Source passage below:

Prospect Capital Corporation (NASDAQ:PSEC) took a dive after missing earnings estimates. Investors now question its ability to cover its current dividend going forward, and some are running for the exits. Shares are down sharply since the earnings report was released during the last week of August.
It's only natural to think that this may present a buying opportunity. And while there are no guarantees that Prospect Capital will trudge higher, there are three reasons that the stock could rise from here.
1. Cheaper borrowing can fuel profits
Prospect Capital currently pays a pretty penny for leverage on its balance sheet. The company makes use of long-term notes, which have, on average, cost more than 5% per year. Less expensive funding sources, such as the company's credit facility, offer better opportunity.
Recently, Prospect Capital extended its credit facility and inked a deal to reduce the rate to LIBOR plus 2.25%, down from LIBOR plus 2.75% per year.
This puts its all-in cost of the credit facility at about 2.40% per year, less than half the rate the company pays on its longer-term debt obligations. Borrowing at just over 2% to make investments with yields in the double digits would dramatically improve its profitability.
My back-of-the-envelope figures, using data from its most recent annual report, suggests its cost of debt could decline from roughly 5.6% to 5% annually if Prospect Capital were to use half its credit facility on an on-going basis.
Historically, Prospect has used its facility to make new investments before promptly issuing new long-term debt to pay off the credit facility. However, with the dividend in question, its view of its cheaper financing sources may change.

End of Source passage.
Information shown below:

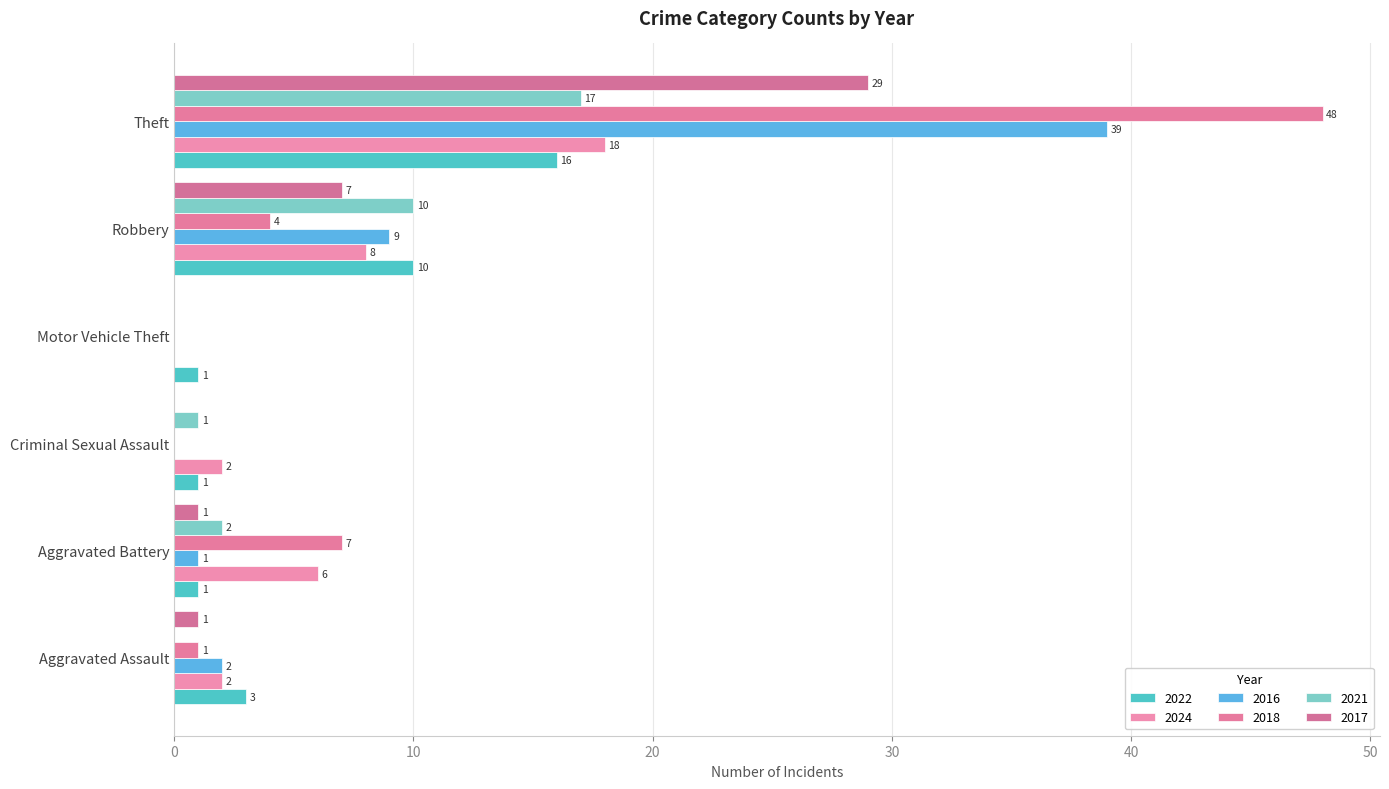

How many categories are shown in the chart?

6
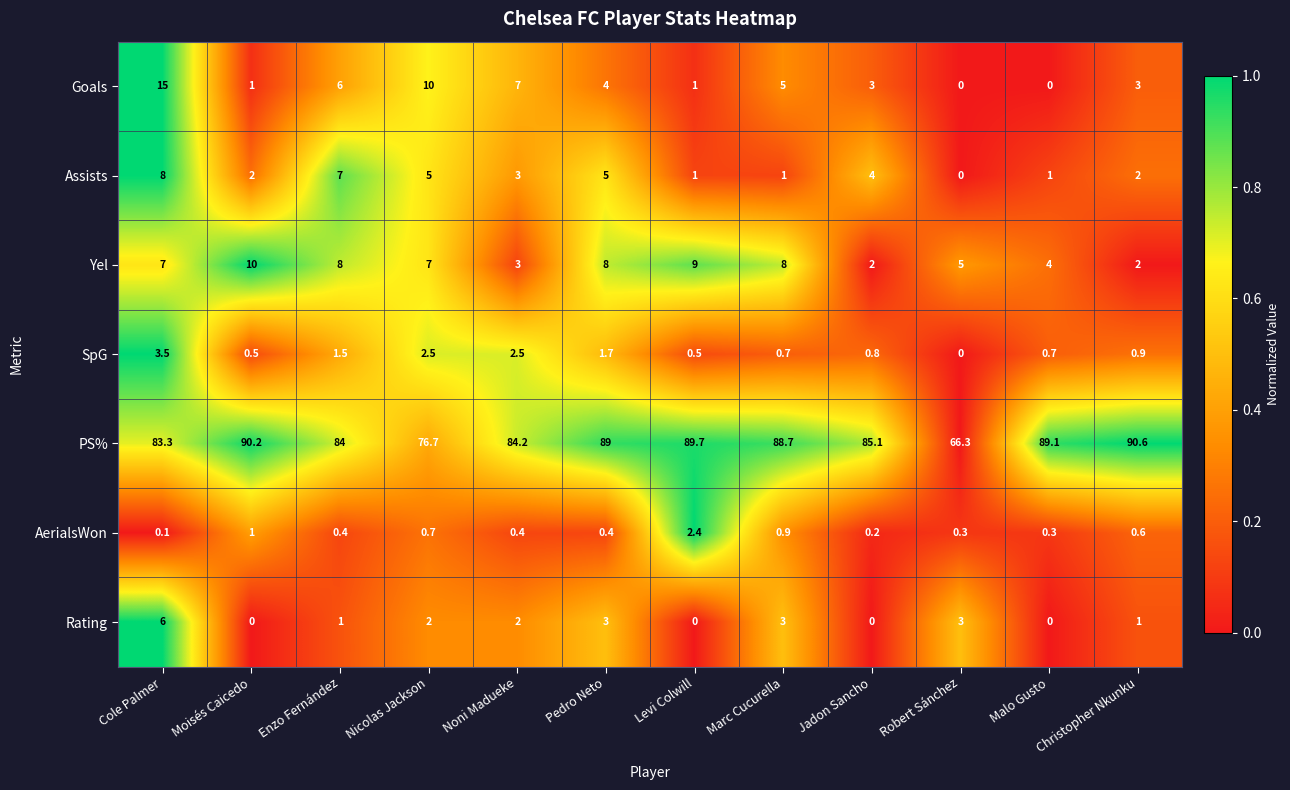

Which series has the widest spread of values?

PS%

End of Information shown.

» Assigned task 1: Retype the section of the Prospect Capital passage starting with "Historically, Prospect has" and going on through "sources may change.".
» Assigned task 2: Render this sentence from the Prospect Capital passage in Spanish: "Recently, Prospect Capital extended its credit facility and inked a deal to reduce the rate to LIBOR plus 2.25%, down from LIBOR plus 2.75% per year."

» Answer box 1:
Historically, Prospect has used its facility to make new investments before promptly issuing new long-term debt to pay off the credit facility. However, with the dividend in question, its view of its cheaper financing sources may change.

» Answer box 2: Recientemente, Prospect Capital prorrogó su línea de crédito y cerró un acuerdo para reducir la tasa a LIBOR más 2,25 %, por debajo de LIBOR más 2,75 % anual.